* **Given exercise 1**: Please extract, word for word, every row below that names a clock and shows how its time changed. Leave out the rows that mark pictures.

* **Source document**:
THOMAS W. HEATH III, PETITIONER,
v.
SECURITIES AND EXCHANGE COMMISSION, RESPONDENT.



SYLLABUS BY THE COURT

Petitioner Thomas W. Heath III appeals from the Opinion and Order of the Securities and Exchange Commission ("SEC"), affirming the New York Stock Exchange LLC's ("NYSE") finding that Petitioner violated NYSE Rule 476(a)(6) by disclosing a client's confidential information to a third party. Rule 476(a)(6) -- the so-called "J&E Rule" -- subjects registered members to disciplinary sanctions for engaging in "conduct or proceeding inconsistent with just and equitable principles of trade." The NYSE found that, although Petitioner did not act in bad faith, he engaged in unethical conduct in violation of the J&E Rule. Petitioner now appeals the SEC's Opinion and Order, arguing that: (1) bad faith, and not mere unethical conduct, was required to sustain the J&E Rule violation; (2) alternatively, if the J&E Rule does in fact prohibit mere unethical conduct in this case, it failed to provide adequate notice that his conduct was sanctionable; and (3) the NYSE improvidently granted summary judgment against him by failing to resolve questions of fact and draw reasonable inferences in his favor. Because we conclude that Petitioner's arguments lack merit, we deny the Petition.

The opinion of the court was delivered by: Straub, Circuit Judge

Argued: September 16, 2009

Before STRAUB AND WESLEY, Circuit Judges AND GARDEPHE, District Judge.*fn1

Petitioner Thomas W. Heath III appeals from the Opinion and Order of the Securities and Exchange Commission ("SEC"), affirming the New York Stock Exchange LLC's*fn2 ("NYSE") finding that Petitioner violated NYSE Rule 476(a)(6) by disclosing a client's confidential information to a third party.*fn3 Rule 476(a)(6) -- the so-called "J&E Rule" -- subjects registered members to disciplinary sanctions for engaging in "conduct or proceeding inconsistent with just and equitable principles of trade." The NYSE found that, although Petitioner did not act in bad faith, he engaged in unethical conduct in violation of the J&E Rule.On appeal to the SEC, Petitioner argued that bad faith is required to sustain a J&E Rule violation. The SEC held that a finding of mere unethical conduct was sufficient to sustain a J&E Rule violation for a breach of confidence and affirmed the NYSE's finding that he violated the Rule by making the disclosure. Petitioner now appeals the SEC's Opinion and Order, principally arguing that bad faith, and not mere unethical conduct, was required to sustain the J&E Rule violation. He argues alternatively that, if the J&E Rule does in fact prohibit mere unethical conduct in this case, it failed to provide adequate notice that his conduct was sanctionable. Finally, he argues that the NYSE improvidently granted summary judgment against him by failing to resolve questions of fact and draw reasonable inferences in his favor. Because we conclude that Petitioner's arguments lack merit, we deny the Petition.

* **Given exercise 2**: Write the next part of the court opinion on Heath's petition against the SEC, picking up after its final sentence.

* **Listed records**:
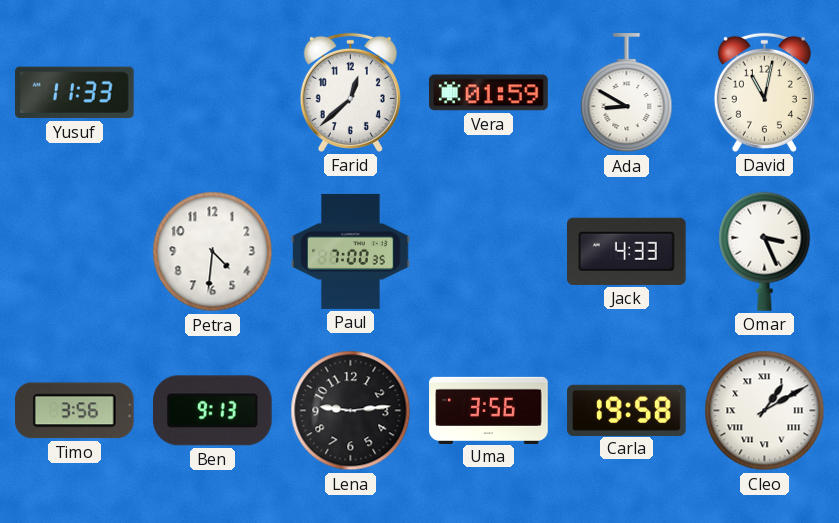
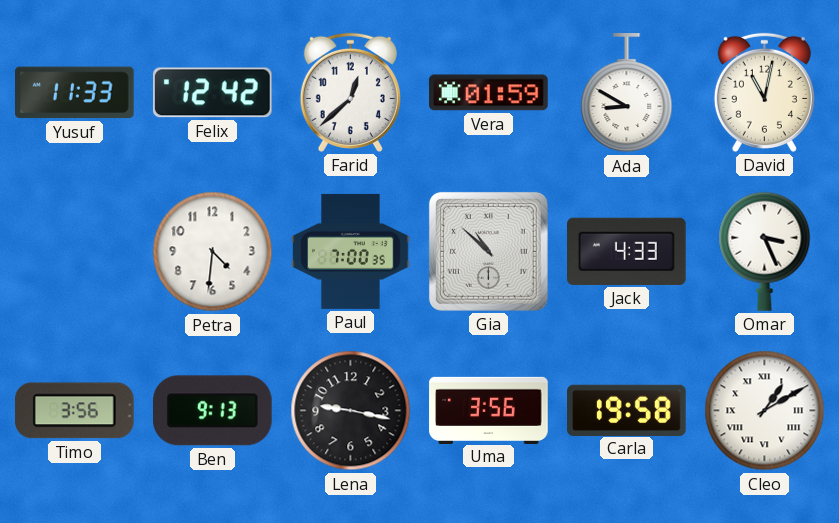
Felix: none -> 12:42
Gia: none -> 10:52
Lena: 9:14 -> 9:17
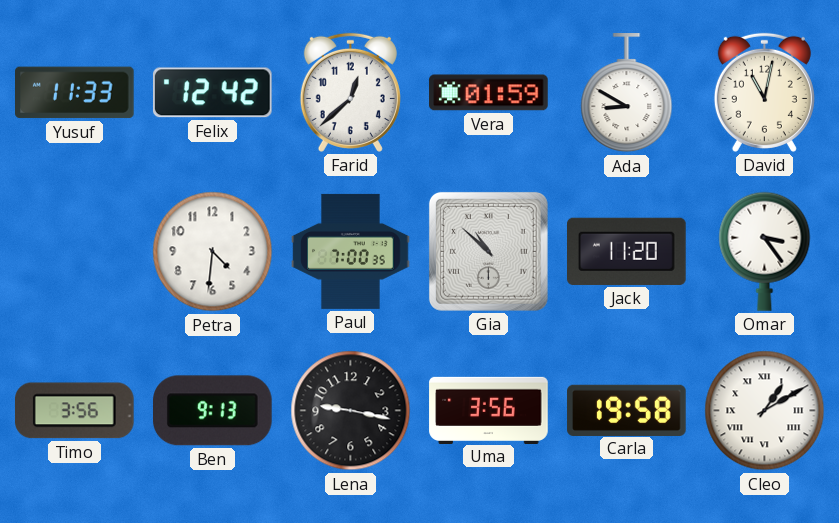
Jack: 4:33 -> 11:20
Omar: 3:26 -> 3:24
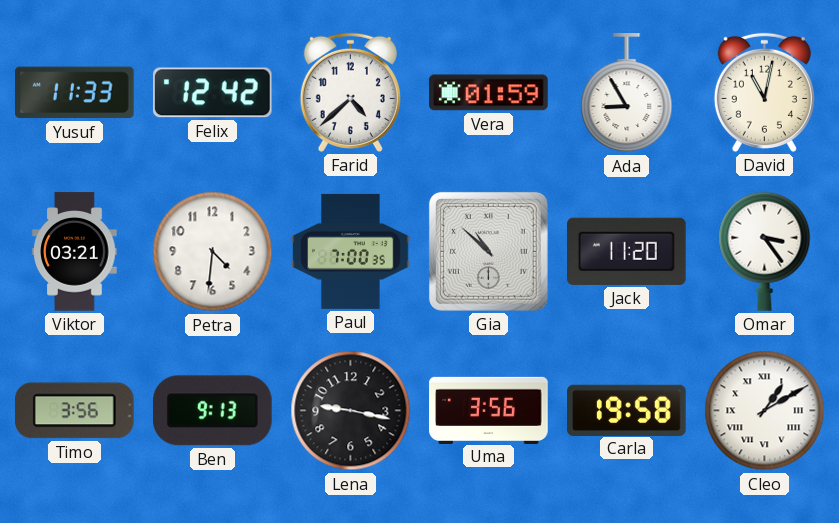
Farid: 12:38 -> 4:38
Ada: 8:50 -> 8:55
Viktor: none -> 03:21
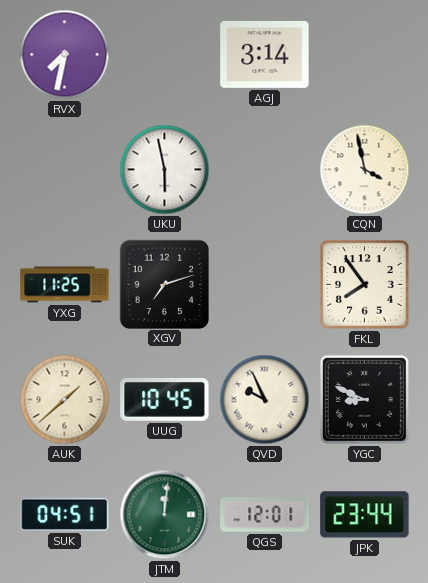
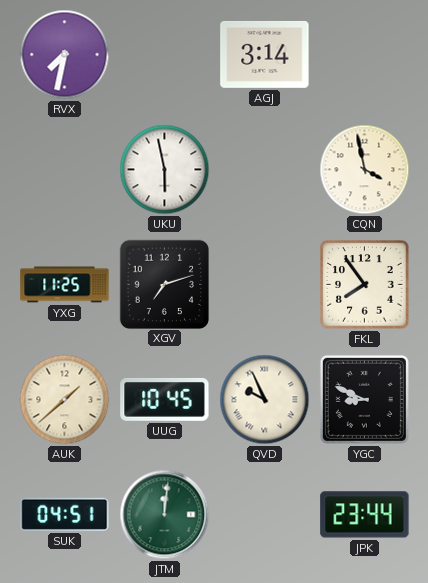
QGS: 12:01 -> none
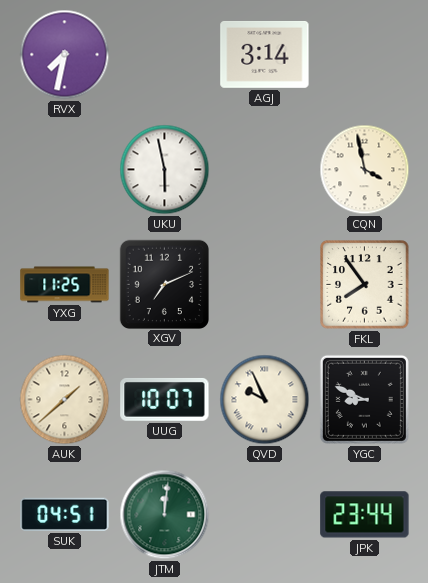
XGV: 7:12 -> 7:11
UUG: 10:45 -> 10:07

* **Task result 1**:
Felix: none -> 12:42
Gia: none -> 10:52
Lena: 9:14 -> 9:17
Jack: 4:33 -> 11:20
Omar: 3:26 -> 3:24
Farid: 12:38 -> 4:38
Ada: 8:50 -> 8:55
Viktor: none -> 03:21
QGS: 12:01 -> none
XGV: 7:12 -> 7:11
UUG: 10:45 -> 10:07

* **Task result 2**:
BACKGROUND

I. Factual Background

Petitioner joined J.P. Morgan Securities as an investment banker in its Financial Institutions Group in 1992, where he advised financial institutions in connection with mergers and acquisitions. He ultimately became a Managing Director and remained with J.P. Morgan until 2005.

Hibernia Bank was a client of J.P. Morgan. Petitioner covered the account for nine years. Petitioner testified that he was close to the CEO of Hibernia, both professionally and personally. Through this relationship, he secured J.P. Morgan's engagement as Hibernia's financial advisor in connection with its merger with Capital One Corp. Hibernia "formally engaged" J.P. Morgan in this capacity on February 25, 2005.

In mid-January of that year, Antonio Ursano, Global Head of Bank of America's Financial Institutions Group, contacted Petitioner, unsolicited, and proposed that Petitioner join Bank of America as the sole head of its bank group. Petitioner met with him and initially indicated he was not interested. They met again, at Ursano's insistence, and Ursano offered Petitioner a job for two years at $3 million per year, with the understanding that he would be promoted within the year to succeed Ursano as head of Bank of America's Financial Institutions Group. Petitioner said that he would consider it, and, on February 13, 2005, he gave Ursano a verbal commitment to join Bank of America (pending a written agreement).

Ursano asked Petitioner to begin in one week, but Petitioner said "that he was working on a large transaction which he felt he needed to complete both in the interest of his client and of his current employer." He did not disclose any further details regarding the "transaction" at that time. While he did not say so explicitly to Ursano, Petitioner was referring to the Hibernia and Capital One merger. Petitioner believed that leaving J.P. Morgan without closing the Hibernia and Capital One deal would be disruptive to the transaction, and to Hibernia particularly.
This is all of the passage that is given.